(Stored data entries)
+ + + + + + +
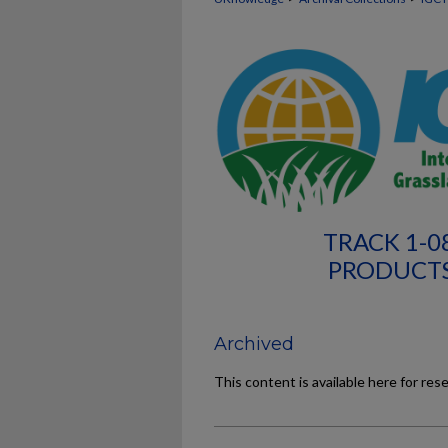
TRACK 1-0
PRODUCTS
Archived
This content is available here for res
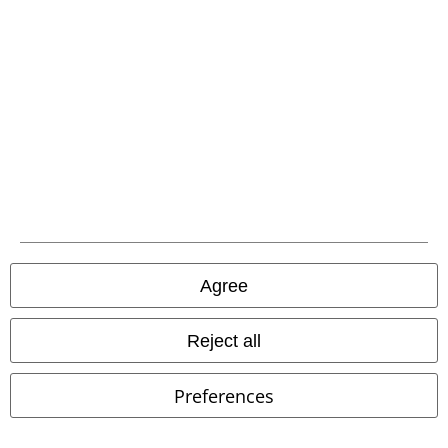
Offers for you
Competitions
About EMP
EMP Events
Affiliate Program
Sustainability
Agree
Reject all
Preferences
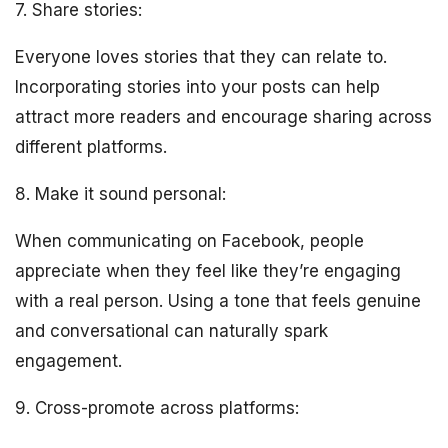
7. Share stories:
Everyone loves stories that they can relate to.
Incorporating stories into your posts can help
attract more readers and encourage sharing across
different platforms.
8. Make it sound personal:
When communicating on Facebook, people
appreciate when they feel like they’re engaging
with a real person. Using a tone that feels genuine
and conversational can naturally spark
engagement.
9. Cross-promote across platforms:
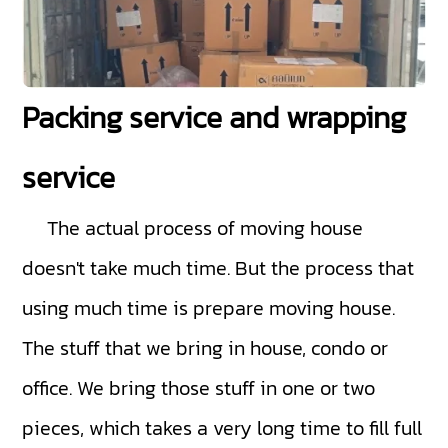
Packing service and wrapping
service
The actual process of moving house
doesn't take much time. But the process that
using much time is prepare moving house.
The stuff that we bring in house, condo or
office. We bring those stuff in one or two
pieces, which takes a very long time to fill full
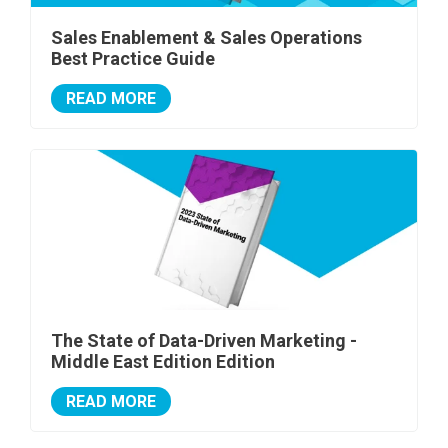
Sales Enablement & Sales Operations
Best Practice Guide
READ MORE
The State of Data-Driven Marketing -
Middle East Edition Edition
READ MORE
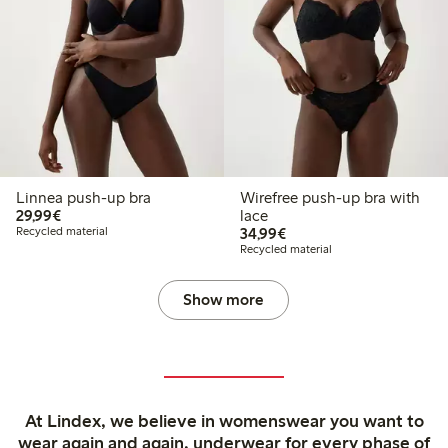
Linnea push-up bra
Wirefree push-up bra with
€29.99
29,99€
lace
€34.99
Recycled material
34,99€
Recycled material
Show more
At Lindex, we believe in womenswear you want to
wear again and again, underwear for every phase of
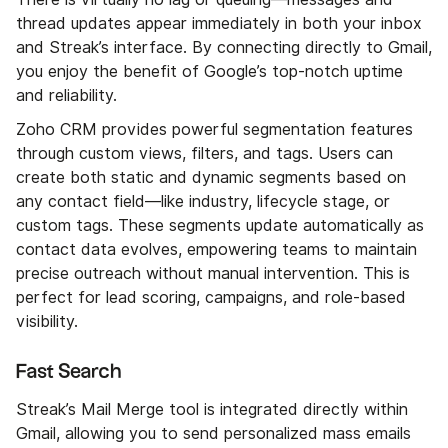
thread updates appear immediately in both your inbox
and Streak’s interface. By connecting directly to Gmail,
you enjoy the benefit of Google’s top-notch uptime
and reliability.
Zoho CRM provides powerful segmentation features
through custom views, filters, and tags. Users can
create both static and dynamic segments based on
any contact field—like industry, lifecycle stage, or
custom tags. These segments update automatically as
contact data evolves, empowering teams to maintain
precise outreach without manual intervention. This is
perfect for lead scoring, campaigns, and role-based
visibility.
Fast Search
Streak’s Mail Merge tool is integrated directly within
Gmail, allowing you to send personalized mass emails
+ + + + + + +
- _What you will do_
The answer must consist of every line from the entries above that contains the string "house".

- _Solution_
The actual process of moving house
using much time is prepare moving house.
The stuff that we bring in house, condo or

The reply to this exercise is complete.